6 The Porcelain Children

The School Classroom

Children aren't seen alive much in Trivial Nightmares. Half dozen and Mono are alive, but for the most office, we only see child-shaped lumps turned to stone by the gazing center and some environmental storytelling that alludes to something happening to all of the children. In come The Porcelain Children: deranged, seemingly mindless childlike dolls with oversized porcelain heads that Mono finds ripe for some smashing. What happened to the children of the schoolhouse? And why are they all then breakable?

5 We Don't Want To Escape

Mono and Puppet Hands

Rather than jumping, climbing, and scurrying your manner through the underbelly of the boat in order to finally gain the strength to abandon the boat and all of its horrid passengers, Mono has a different directive. Mono is running towards something, towards the mysterious door he sees in his television adventures and the ominous broadcast entrapping everyone. Six runs away, Mono runs towards. Both characters have dark ends to their stories, so maybe Picayune Nightmares is saying that it doesn't matter how you approach the problem considering the potential for darkness is omnipresent. Maybe nosotros'll learn more in the next installment if there ever is one.

4 We Go Hats!

Partial Hat Collection

Collectibles are some of the most sought-after achievements for the completionists out there. In the first game, players were tasked with destroying idols and hugging little gnomish humanoids.
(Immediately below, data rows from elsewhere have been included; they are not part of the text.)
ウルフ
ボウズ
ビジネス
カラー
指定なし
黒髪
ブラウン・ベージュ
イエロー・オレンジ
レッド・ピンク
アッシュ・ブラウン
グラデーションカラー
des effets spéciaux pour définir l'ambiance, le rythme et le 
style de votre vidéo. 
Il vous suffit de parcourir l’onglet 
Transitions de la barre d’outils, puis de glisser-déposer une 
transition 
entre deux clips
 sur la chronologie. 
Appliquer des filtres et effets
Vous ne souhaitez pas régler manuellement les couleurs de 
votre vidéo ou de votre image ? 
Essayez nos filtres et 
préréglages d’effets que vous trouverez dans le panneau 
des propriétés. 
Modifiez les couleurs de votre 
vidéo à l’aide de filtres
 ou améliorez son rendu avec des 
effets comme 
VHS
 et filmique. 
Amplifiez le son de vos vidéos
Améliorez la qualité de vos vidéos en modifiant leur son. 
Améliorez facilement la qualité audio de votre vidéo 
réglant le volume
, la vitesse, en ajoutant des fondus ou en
In the 2d game, the same trend of one agonizing and one semi-wholesome collectible continued: disrupting the child shadow shapes around the maps and growing Mono's hat drove. If you notice them all, you lot're rewarded for your diligence with one extra cutscene at the end of the game.
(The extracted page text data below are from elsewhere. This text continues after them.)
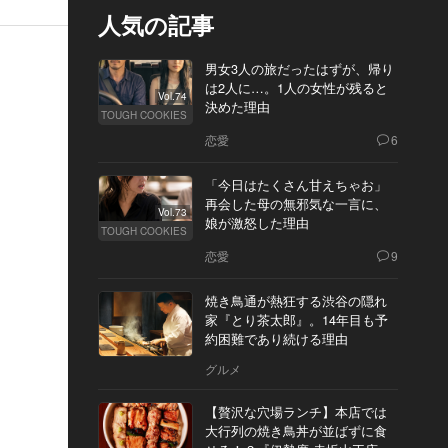
人気の記事
男女3人の旅だったはずが、帰り
は2人に…。1人の女性が残ると
Vol.74
決めた理由
TOUGH COOKIES
恋愛
6
「今日はたくさん甘えちゃお」
再会した母の無邪気な一言に、
Vol.73
娘が激怒した理由
TOUGH COOKIES
恋愛
9
焼き鳥通が熱狂する渋谷の隠れ
家『とり茶太郎』。14年目も予
約困難であり続ける理由
グルメ
【贅沢な穴場ランチ】本店では
大行列の焼き鳥丼が並ばずに食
3 We Get A Partner In Law-breaking

Mono and Six

Piffling Nightmares had a solitary gameplay experience and Fiddling Nightmares 2 changed that upwards. Mono finds an abandoned fiddling girl, later revealed to be Six when you find her signature raincoat, and suddenly the lone Mono has a friend. This friendship allows the player to leap huge gaps, climb otherwise unscalable surfaces, and have another grapheme to emotionally attach to. Also, did we mention y'all become to hold hands if you want? Information technology'south the little things, you know?
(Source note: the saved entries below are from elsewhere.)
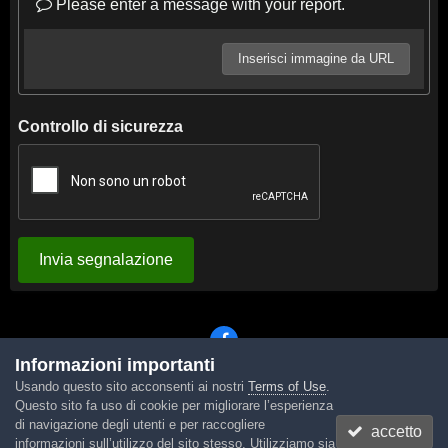
Please enter a message with your report.
Inserisci immagine da URL
Controllo di sicurezza
Invia segnalazione
Informazioni importanti
Usando questo sito acconsenti ai nostri
Terms of Use
.
Lingua
Tema
Contattaci
Cookies
Questo sito fa uso di cookie per migliorare l’esperienza
Powered by Invision Community
di navigazione degli utenti e per raccogliere
accetto
informazioni sull’utilizzo del sito stesso. Utilizziamo sia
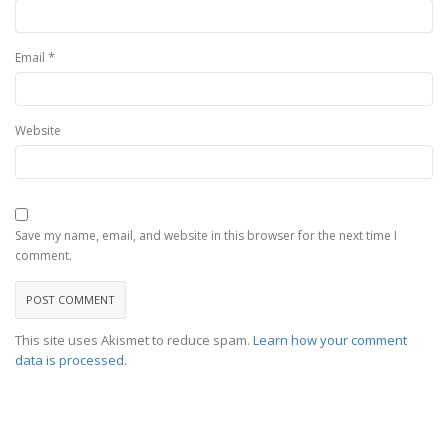
*
Email
Website
Save my name, email, and website in this browser for the next time I
comment.
This site uses Akismet to reduce spam.
Learn how your comment
data is processed
.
2 There'southward No Handheld Lite Source

Mono with Flashlight in Hospital

One of the major accessories to Six's grapheme in the outset game is her lighter. She maneuvers modest spaces and lights oil lamps as a sort of environmental checkpoint for the histrion. Little Nightmares 2 doesn't have a controllable light source for the histrion, or at least not a consistent 1. Instead, Mono gets a range of handheld items to wield throughout the game including an ax, a hammer, and a flashlight.

one New Large Baddies

Mono and The Broadcast Tower

With every new game comes new antagonists to fear. Lucky for united states of america, nosotros get some pretty spooky ones this time around, nigh notably the Instructor and the Thin Homo. The Teacher is a cranky old woman with a neck that extends like wet clay to spy unruly children like Mono and Six. She chases you through air vents by overextending her neck and chomping at you with her teeth. Just she's not the biggest of the bad guys yous face in the game. The Thin Man, controller of the Broadcast Tower, appears through televisions and snatches people to accept into the television dimension with him. Six is ane of his victims, thus forcing Mono to face up whatever lies behind the Broadcast Tower door.